Desperate mum says she'll break law to get epileptic Alfie, 9, medicinal cannabis

The mother of a severely epileptic boy has vowed to break the law if ministers cannot get her son the medicinal cannabis he needs.

Hannah Deacon has said it is “disgraceful” that the supply of drugs helping her nine-year-old son Alfie Dingley will be stopped in three months.

In 2018, she won a legal battle to get Alfie the specific cannabis oil he needs.

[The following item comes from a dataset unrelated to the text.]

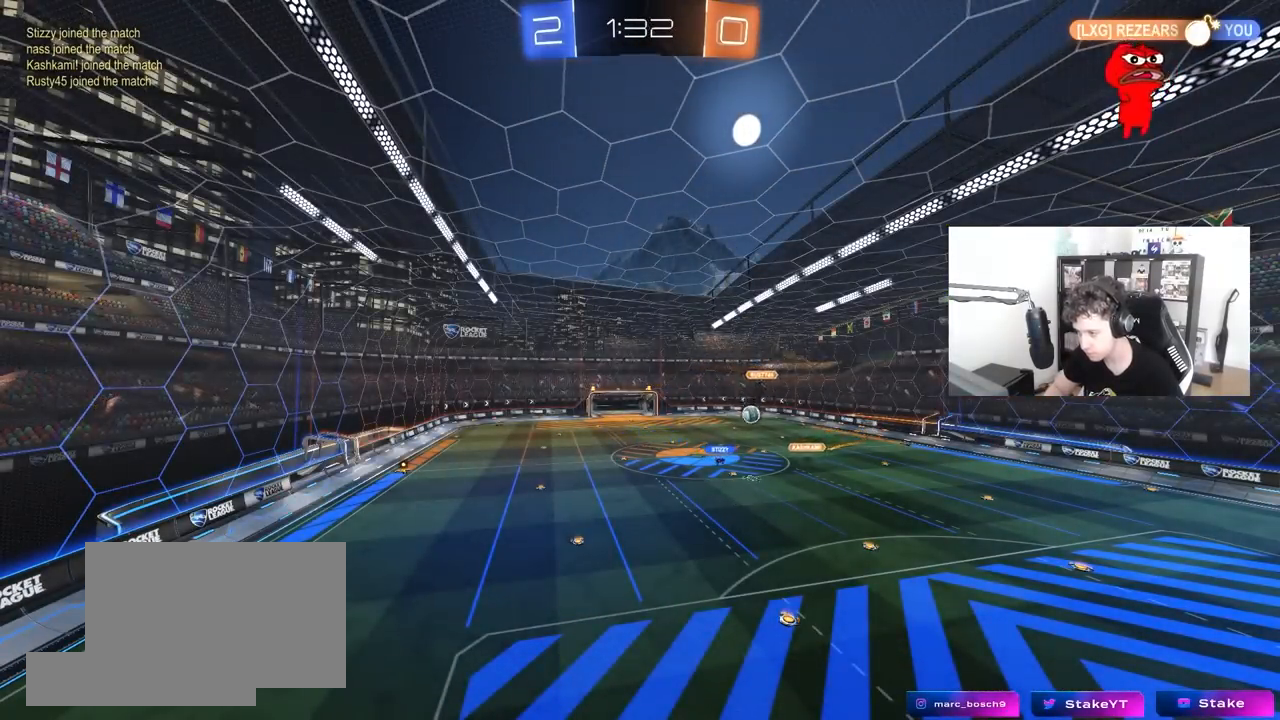
{"keys": ["a", "w"], "mouse": [], "mouse_move": "still", "events": [[433, "w", "down"], [483, "a", "down"]]}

But Hannah, 41, has now been told the Dutch supply of Bedrolite oil will dry up after June 30, when the EU stops taking post-Brexit UK prescriptions.

Alfie, of Kenilworth, Warks, was the first person in the UK to be granted a licence for Bedrolite.

Alfie Dingley's cannabis oil medicine (Getty)

Hannah said: “I’ll fly to Holland and bring it in illegally and we’ll be back to square one. It’s disgraceful the Government is not sorting this out.”

After Brexit, Holland agreed to keep up with its initial supplies of the drug but public health minister Jo Churchill has confirmed that will not be the case without another extension.

She said she was exploring ways “to establish a more permanent solution.”

Labour MP Catherine West is also pressing ministers to sort the problem.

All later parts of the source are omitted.